The widespread use of e-wallets by the migrant worker community is meant to bring benefits to both them, as well as their employers. It enables employers to use digital technologies for payroll management, reducing their dependence on cash handling, reducing costs and eliminating downtime as their employees no longer need to queue up on paydays.
The Instapay e-wallet also gives a largely underbanked segment of the society access to affordable financial products and services. The partnership with Mastercard gives Instapay’s customers access to the global network of merchants and ATMs, allowing easier access to financial services.
Ecosystm Principal Advisor, Dheeraj Chowdhry says, “Instapay’s foray into e-wallets furthers and supports the country’s objective of democratising banking and moving to a cashless economy. Collaboration with an international player like Mastercard helps a domestic Fintech to deliver a product that is country agnostic. The migrant worker can not only use the Instapay wallet within Malaysia but also in their home country.”

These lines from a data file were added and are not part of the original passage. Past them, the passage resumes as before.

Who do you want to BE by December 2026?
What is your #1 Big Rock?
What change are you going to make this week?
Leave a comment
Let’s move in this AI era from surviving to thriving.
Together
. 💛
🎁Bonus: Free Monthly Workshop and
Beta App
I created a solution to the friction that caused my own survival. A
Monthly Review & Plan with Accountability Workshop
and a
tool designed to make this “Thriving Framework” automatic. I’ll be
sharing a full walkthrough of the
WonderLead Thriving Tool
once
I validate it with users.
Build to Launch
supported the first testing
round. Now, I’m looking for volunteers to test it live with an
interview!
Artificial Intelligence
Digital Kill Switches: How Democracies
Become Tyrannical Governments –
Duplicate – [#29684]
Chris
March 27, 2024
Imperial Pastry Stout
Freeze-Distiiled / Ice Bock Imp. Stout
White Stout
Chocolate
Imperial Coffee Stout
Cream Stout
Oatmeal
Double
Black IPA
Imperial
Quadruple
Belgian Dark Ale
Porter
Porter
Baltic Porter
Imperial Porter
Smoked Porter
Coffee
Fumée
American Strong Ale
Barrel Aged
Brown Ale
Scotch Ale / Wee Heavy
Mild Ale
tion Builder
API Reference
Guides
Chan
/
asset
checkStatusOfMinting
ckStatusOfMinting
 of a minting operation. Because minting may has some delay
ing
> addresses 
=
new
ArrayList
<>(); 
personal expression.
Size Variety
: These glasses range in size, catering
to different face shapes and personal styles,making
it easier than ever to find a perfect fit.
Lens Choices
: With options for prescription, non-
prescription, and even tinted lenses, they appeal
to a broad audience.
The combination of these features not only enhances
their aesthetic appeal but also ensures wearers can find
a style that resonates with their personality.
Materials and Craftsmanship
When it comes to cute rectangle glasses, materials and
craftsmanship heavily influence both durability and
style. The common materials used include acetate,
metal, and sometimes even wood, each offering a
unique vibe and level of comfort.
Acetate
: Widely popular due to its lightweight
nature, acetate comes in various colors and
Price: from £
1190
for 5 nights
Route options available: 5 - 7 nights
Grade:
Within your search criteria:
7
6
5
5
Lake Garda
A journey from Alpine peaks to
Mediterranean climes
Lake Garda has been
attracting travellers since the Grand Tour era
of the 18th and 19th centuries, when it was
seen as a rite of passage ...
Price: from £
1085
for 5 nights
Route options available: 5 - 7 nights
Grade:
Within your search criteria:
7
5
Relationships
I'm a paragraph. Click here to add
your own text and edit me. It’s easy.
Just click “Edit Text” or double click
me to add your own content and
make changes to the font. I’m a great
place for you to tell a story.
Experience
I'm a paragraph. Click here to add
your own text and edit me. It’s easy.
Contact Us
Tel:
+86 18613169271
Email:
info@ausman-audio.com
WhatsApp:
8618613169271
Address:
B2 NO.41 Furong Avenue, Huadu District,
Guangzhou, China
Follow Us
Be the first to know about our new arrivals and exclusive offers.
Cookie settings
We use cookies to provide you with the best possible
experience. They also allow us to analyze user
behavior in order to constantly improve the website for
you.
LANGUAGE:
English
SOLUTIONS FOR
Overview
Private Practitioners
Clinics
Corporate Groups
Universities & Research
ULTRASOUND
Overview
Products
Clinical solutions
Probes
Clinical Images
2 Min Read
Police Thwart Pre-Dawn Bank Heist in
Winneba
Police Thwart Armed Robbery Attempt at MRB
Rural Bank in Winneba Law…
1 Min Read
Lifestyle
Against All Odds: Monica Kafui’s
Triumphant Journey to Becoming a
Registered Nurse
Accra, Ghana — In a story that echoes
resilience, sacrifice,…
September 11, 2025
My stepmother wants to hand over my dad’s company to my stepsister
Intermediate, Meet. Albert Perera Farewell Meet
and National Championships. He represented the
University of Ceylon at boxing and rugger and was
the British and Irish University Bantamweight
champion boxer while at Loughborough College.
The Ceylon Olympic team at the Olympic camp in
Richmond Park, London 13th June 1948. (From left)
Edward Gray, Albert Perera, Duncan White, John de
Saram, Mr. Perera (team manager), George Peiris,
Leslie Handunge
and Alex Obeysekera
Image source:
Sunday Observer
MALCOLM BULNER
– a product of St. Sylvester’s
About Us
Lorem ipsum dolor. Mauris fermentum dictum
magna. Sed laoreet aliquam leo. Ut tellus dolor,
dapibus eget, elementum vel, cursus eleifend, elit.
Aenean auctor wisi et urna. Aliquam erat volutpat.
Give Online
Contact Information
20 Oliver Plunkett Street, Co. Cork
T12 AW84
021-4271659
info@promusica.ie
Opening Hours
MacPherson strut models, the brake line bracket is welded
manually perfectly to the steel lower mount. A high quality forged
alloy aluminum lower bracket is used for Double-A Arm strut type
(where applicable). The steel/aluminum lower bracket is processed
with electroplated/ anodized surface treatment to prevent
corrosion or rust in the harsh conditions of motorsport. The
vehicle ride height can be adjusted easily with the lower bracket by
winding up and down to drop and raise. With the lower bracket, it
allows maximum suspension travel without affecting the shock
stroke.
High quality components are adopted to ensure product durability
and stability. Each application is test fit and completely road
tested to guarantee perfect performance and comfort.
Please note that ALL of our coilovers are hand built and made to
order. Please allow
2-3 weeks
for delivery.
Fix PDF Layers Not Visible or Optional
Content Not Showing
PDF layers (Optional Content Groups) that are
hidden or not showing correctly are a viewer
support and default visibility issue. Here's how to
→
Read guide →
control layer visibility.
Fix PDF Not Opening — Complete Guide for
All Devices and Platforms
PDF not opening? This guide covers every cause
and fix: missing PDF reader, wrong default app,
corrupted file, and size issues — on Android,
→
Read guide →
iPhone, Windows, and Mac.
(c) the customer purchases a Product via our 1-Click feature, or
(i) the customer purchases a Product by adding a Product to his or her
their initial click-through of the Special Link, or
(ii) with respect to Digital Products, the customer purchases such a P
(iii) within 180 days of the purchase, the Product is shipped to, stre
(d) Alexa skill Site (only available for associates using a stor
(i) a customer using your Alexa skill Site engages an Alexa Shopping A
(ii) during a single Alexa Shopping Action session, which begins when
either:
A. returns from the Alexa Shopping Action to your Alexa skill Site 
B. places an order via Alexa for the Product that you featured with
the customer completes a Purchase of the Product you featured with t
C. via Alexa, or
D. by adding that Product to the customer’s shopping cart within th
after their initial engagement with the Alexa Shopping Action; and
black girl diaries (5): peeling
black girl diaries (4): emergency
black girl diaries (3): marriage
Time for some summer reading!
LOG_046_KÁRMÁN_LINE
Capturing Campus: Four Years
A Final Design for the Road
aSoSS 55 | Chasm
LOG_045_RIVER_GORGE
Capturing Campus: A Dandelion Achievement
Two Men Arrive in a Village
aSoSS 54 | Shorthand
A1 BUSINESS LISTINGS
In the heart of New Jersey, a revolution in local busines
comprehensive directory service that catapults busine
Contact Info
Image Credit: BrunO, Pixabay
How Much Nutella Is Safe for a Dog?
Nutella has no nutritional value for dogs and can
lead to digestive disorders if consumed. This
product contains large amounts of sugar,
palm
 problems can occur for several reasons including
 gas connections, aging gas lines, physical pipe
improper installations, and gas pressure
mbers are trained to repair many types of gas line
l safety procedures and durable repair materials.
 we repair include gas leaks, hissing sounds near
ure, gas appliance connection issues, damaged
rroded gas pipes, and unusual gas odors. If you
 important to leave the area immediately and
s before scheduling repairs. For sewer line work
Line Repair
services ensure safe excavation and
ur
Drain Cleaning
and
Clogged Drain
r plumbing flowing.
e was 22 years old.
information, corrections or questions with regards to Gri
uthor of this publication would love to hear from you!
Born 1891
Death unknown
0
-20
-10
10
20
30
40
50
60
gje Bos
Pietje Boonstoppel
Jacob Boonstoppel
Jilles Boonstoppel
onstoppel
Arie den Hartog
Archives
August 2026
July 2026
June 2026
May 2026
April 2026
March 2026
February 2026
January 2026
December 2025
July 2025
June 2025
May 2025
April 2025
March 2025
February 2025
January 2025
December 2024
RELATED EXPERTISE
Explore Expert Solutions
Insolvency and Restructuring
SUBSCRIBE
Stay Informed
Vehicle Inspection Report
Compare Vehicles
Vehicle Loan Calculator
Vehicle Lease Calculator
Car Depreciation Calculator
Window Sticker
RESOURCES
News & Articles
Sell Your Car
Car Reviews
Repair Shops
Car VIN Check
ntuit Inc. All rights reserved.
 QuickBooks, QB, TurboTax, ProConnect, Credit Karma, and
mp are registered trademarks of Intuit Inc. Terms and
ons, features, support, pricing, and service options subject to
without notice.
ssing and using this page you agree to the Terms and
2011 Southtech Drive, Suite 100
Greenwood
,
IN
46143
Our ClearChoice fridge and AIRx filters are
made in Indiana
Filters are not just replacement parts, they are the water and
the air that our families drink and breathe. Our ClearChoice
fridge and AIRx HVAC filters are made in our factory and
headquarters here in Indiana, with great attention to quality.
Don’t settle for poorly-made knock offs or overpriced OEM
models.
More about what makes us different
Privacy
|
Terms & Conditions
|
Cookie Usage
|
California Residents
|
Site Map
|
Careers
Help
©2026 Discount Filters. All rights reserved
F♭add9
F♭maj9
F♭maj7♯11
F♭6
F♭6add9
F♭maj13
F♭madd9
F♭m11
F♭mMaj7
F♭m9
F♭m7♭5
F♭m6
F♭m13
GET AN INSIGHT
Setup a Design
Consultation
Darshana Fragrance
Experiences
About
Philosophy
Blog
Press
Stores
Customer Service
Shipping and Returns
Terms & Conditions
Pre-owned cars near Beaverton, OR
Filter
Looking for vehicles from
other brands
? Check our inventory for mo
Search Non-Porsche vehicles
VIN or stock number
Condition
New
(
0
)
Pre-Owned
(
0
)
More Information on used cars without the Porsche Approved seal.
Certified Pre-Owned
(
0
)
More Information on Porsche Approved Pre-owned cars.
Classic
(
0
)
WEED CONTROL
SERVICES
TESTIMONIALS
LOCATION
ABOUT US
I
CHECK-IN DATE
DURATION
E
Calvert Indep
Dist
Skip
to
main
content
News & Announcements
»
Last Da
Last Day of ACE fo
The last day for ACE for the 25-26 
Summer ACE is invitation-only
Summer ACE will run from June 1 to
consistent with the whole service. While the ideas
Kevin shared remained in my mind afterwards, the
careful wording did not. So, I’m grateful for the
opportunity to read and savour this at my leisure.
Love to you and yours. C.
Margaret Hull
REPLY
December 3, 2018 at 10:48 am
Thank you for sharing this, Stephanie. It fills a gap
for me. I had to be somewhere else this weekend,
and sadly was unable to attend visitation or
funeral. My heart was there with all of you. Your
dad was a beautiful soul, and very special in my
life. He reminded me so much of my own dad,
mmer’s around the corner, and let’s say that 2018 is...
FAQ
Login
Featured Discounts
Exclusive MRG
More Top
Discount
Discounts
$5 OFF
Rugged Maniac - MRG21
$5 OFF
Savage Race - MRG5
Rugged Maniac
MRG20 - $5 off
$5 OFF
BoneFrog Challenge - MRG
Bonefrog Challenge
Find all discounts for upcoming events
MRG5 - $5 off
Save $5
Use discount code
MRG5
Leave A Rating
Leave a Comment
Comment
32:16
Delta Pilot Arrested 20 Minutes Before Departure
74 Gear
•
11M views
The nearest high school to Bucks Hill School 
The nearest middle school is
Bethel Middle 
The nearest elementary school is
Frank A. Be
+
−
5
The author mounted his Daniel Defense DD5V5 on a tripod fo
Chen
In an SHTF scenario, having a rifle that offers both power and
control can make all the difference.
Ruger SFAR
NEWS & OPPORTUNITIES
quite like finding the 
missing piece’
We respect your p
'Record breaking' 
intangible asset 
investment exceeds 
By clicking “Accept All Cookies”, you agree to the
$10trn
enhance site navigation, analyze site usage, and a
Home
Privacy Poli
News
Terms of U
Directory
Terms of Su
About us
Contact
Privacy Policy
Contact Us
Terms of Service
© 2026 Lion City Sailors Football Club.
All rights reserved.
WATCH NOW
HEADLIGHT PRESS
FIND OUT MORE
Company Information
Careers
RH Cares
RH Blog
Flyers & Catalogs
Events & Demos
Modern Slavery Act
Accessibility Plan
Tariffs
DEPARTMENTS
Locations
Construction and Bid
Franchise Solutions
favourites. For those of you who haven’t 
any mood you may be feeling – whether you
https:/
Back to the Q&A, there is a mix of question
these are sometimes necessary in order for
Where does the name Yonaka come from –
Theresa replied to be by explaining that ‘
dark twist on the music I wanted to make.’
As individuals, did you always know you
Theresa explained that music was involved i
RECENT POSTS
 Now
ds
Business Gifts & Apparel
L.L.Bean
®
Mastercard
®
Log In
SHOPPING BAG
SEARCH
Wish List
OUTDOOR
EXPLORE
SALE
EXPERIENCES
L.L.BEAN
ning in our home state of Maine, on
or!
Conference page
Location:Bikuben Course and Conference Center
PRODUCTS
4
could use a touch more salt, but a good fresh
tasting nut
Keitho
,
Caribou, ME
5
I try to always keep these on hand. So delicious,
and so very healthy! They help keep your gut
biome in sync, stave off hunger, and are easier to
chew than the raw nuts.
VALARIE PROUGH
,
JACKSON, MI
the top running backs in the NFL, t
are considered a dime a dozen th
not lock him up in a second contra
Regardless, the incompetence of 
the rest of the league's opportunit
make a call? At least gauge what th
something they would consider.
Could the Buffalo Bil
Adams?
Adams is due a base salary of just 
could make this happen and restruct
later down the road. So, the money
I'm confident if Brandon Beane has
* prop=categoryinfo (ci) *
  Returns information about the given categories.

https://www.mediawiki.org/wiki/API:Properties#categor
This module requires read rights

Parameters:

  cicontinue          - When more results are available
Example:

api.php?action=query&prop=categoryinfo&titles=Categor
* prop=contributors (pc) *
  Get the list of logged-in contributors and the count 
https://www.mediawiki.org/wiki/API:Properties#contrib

Malaysia’s Focus on Fintech
The Malaysia Government aims to create a cashless society, lower transaction costs and provide access to the underserved customers. There are two kinds of financial inclusion – for the lower income group as well as for the small and medium enterprises (SMEs) – and Malaysia is committed to both. Digital payments and e-wallets aimed at the lower income group receives an estimated 36% of Fintech funding. The stumbling block is that about a third of the country’s population does not have smartphones, so funds transfer using mobile phone messages is still relevant in the country. Development of the SME sector and eCommerce are twin focus areas for the Digital Economy vision. This provides a ready market for digital payments. Also, while the SME community will still have access to traditional funding, there is expected to be a greater push towards crowdfunding and peer-to-peer financing. It is expected that the share of Fintech funding for alternative funding will grow beyond the estimated 6% that it receives now.
According to a Mastercard Impact Study 2020, Malaysia has the highest e-wallet usage in Southeast Asia. As the country moves towards creating a cashless society, the Government is hoping e-wallet adoption increases. Several initiatives and schemes have been rolled out to promote e-wallets adoption. Last month, Malaysia announced the intention to spend an estimated USD 176 million in 2020 to encourage e-wallet adoption. Earlier this year, the Government announced the e-Tunai Rakyat program to boost the adoption of e-wallets, supported by Grab, Boost and Touch ‘n Go. Chowdhry says, “Instapay e-wallet is yet another manifestation of the amplified focus on e-wallets in Malaysia. BNM has set aside an estimated USD 108 million and has introduced a scheme to give USD $7.25 in credit for every adoption of any of the top 3 e-wallets. This scheme has accelerated e-wallets in the country that has set an adoption target of 15 million i.e. half of its population.”
“This push is backed by a structured approach of increasing the number of small merchants accepting card payments. With BNM’s focus, there are as many as half a million POS terminals out there for both credit cards and QR codes.”
“Malaysia’s regulators have to be applauded for having a well-coordinated, holistic and converging strategy on creating a cashless economy. The issuance, acceptance and regulatory policies have been completely synergised to deliver.”